Se il contratto a termine viene snaturato del suo scopo, il datore può essere obbligato a trasformarlo in contratto a tempo indeterminato? Ci scrive Laura da Latina: “Sono stata assunta nell’ufficio di una famosa agenzia immobiliare, di cui non faccio il nome onde evitare ripercussioni, con contratto a tempo determinato della durata di tre mesi. Con il rinnovo mi era stato promesso il passaggio all’indeterminato ma mi è stato fatto un altro contratto a 6 mesi e, la terza volta, ad un anno.

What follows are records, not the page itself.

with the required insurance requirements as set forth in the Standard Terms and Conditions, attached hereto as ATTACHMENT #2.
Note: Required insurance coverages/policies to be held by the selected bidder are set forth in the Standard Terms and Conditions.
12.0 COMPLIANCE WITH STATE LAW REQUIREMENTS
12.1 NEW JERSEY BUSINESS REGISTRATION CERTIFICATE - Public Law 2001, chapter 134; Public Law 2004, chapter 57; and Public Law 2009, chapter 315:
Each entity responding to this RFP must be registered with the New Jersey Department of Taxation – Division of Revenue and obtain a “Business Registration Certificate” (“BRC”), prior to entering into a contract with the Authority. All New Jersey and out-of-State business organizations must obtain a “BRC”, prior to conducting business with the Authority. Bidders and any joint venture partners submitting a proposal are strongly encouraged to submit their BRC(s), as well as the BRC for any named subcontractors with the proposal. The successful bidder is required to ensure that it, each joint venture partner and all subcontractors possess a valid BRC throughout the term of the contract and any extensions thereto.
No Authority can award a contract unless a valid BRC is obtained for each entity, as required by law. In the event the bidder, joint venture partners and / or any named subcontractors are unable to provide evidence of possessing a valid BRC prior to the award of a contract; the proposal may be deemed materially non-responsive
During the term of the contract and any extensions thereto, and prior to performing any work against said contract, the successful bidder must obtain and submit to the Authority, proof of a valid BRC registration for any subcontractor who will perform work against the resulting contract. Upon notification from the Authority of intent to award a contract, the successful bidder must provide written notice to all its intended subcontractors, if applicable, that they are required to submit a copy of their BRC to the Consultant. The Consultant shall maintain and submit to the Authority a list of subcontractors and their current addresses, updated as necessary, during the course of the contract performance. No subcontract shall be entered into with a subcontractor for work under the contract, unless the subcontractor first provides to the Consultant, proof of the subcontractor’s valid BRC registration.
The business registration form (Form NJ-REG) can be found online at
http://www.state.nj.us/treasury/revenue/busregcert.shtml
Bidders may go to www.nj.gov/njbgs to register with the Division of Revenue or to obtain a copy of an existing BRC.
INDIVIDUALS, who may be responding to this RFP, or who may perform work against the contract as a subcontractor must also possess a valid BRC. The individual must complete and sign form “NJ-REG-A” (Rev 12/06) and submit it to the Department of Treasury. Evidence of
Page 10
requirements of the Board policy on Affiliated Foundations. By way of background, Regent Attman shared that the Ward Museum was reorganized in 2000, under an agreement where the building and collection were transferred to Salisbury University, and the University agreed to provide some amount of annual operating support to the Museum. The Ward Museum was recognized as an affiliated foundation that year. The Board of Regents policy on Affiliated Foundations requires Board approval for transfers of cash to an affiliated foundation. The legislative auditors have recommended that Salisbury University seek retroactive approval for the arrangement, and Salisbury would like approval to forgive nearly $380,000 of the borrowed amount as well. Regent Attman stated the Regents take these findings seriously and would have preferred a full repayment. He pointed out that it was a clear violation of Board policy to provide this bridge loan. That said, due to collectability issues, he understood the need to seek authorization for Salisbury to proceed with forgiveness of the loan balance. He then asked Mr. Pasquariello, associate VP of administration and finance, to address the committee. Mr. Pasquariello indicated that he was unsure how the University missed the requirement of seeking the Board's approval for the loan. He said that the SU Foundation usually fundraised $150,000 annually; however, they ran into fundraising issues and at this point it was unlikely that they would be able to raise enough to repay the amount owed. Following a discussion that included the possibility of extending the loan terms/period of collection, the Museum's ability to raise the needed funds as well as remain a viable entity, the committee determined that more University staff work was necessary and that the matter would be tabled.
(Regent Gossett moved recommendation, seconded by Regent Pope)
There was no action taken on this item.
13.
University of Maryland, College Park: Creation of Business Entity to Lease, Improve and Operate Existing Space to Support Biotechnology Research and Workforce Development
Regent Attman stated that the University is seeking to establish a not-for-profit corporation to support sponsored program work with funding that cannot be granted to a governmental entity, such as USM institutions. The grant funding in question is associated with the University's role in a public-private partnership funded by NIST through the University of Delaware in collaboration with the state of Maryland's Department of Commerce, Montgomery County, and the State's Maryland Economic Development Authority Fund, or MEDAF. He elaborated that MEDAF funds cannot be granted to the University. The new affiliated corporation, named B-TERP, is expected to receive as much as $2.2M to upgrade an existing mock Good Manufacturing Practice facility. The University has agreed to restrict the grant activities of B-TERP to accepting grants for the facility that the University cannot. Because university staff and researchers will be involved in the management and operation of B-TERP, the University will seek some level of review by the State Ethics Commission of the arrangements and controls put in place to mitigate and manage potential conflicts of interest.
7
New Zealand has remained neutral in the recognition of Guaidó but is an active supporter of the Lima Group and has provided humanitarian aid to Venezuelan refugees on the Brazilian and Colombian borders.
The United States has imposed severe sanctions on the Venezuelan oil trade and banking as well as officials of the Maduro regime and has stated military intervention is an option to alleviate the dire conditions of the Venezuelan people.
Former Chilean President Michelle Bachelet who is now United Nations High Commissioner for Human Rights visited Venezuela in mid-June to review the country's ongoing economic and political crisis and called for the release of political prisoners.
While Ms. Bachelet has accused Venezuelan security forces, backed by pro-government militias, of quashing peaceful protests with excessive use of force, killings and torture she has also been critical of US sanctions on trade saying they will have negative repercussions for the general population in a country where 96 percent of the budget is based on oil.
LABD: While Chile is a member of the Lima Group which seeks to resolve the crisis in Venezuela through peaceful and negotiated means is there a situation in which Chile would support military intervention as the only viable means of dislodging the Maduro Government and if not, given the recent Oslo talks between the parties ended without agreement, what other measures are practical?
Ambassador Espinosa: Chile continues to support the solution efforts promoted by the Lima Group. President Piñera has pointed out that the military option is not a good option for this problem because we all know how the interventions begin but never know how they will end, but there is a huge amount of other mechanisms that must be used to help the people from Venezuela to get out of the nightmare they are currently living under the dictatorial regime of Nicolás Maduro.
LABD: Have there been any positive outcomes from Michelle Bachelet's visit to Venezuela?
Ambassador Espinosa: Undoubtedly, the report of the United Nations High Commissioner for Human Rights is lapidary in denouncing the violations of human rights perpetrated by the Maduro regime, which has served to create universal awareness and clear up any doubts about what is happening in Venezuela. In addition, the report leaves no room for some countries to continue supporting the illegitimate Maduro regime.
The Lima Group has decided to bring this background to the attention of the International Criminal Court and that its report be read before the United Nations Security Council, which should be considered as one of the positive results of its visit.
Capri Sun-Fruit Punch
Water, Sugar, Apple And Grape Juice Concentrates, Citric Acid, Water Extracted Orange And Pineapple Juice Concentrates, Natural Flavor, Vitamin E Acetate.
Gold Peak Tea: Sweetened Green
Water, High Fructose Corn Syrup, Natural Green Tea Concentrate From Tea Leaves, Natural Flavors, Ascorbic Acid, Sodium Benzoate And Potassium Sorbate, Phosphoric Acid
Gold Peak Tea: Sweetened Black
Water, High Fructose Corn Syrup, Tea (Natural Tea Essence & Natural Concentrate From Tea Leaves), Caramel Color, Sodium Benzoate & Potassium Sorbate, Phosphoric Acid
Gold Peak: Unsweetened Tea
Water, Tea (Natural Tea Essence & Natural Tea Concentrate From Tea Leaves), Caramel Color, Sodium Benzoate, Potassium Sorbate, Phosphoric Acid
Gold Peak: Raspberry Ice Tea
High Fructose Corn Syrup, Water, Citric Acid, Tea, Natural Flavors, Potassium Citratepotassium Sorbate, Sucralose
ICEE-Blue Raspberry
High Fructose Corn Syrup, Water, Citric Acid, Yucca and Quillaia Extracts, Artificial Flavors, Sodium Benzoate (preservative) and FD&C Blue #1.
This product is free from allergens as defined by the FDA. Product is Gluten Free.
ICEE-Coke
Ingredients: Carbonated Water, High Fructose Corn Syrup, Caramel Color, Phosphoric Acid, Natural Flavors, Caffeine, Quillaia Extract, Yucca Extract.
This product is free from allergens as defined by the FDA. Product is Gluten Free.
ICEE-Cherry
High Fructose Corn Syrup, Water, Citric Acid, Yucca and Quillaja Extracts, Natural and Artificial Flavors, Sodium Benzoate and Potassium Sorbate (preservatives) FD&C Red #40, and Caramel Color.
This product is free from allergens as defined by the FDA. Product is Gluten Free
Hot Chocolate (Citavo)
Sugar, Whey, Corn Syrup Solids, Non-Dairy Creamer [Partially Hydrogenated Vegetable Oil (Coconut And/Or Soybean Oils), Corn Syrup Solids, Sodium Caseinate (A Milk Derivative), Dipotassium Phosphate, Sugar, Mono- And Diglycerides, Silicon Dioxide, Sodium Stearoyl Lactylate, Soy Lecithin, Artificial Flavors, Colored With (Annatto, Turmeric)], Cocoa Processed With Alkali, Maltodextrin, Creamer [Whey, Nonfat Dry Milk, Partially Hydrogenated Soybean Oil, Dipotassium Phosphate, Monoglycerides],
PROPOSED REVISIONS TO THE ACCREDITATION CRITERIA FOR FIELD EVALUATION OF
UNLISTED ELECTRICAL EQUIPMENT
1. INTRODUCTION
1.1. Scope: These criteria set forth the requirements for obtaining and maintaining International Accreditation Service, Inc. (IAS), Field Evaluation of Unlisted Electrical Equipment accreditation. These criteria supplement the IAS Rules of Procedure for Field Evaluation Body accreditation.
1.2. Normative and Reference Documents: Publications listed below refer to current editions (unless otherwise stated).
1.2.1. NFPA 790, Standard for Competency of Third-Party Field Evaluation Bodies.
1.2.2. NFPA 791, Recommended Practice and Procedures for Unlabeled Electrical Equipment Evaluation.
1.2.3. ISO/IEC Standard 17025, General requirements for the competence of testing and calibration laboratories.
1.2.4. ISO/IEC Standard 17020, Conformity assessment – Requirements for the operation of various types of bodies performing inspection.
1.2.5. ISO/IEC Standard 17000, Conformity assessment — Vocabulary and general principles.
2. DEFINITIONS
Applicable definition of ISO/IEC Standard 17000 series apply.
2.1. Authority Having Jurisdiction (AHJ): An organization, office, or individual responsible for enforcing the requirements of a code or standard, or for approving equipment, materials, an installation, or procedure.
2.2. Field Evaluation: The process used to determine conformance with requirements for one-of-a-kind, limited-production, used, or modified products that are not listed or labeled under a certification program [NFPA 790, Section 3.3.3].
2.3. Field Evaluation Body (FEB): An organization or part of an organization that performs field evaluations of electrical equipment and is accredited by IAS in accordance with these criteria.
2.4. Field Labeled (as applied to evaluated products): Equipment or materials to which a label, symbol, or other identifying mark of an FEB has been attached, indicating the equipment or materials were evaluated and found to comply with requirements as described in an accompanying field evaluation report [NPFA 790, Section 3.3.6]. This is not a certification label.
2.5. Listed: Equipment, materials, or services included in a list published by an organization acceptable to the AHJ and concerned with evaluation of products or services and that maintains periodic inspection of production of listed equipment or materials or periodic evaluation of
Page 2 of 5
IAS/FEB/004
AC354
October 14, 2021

Ora quest’ultimo sta per scadere e io ho paura che non mi sia rinnovato. Ho qualche tutela? Di fatto le mie mansioni sono di segreteria e back office quindi la forma del contratto a termine non è giustificata. Sbaglio? Posso costringere il datore di lavoro a passarmi al contratto a tempo indeterminato?

Un recente caso di giurisprudenza si è occupato di uno scenario simile.

Il riferimento è all’ordinanza della Cassazione  n.12643 del 13 maggio 2019. Il principio emerso è che se le mansioni a cui il lavoratore viene adibito non coincidono con la causale, il contratto a tempo determinato è considerato illegittimo. La protagonista di questa storia si era vista rinnovare per ben tre volte il contratto a termine, come del resto la nostra lettrice. I giudici hanno ribadito che il datore di lavoro è tenuto ad esplicitare nel contratto, in modo dettagliato e puntuale, le ragioni oggettive, ovvero le circostanze di carattere tecnico, produttivo, organizzativo o di sostituzione personale, che giustificano la previsione  di un termine nel contratto. E sarà compito del giudice di merito anche accertare la sussistenza di dette ragioni, analizzando di volta in volta il nesso di connessione.

La fattispecie è anche l’occasione utile per ribadire alcune regole  entrate in vigore con il Decreto Dignità proprio in materia di assunzioni con contratti a tempo determinato.

Più nello specifico, per i contratti a termine avviati dal 14 luglio 2018, sono imposti i seguenti paletti e limiti:

  • durata massima di 24 mesi per tutti i rapporti intercorsi con il medesimo datore per lo svolgimento di mansioni di pari livello e categoria legale, in luogo del precedente limite imposto dal Jobs Act pari a 36 mesi;
  • numero massimo di 4 proroghe nell’arco di 24 mesi, una in meno quindi rispetto alle 5 previste dal vecchio regime;
  • giustificazione del rapporto da apposite esigenze aziendali al superamento dei 12 mesi, sia per effetto di un unico contratto che di una o più proroghe.

Per quanto riguarda l’ultimo punto, è previsto un elenco tassativo di causali:

  • Esigenze temporanee e oggettive, estranee all’ordinaria attività;
  • Esigenze di sostituzione di altri lavoratori;
  • Esigenze legate ad incrementi temporanei, significativi e non programmabili, dell’attività ordinaria.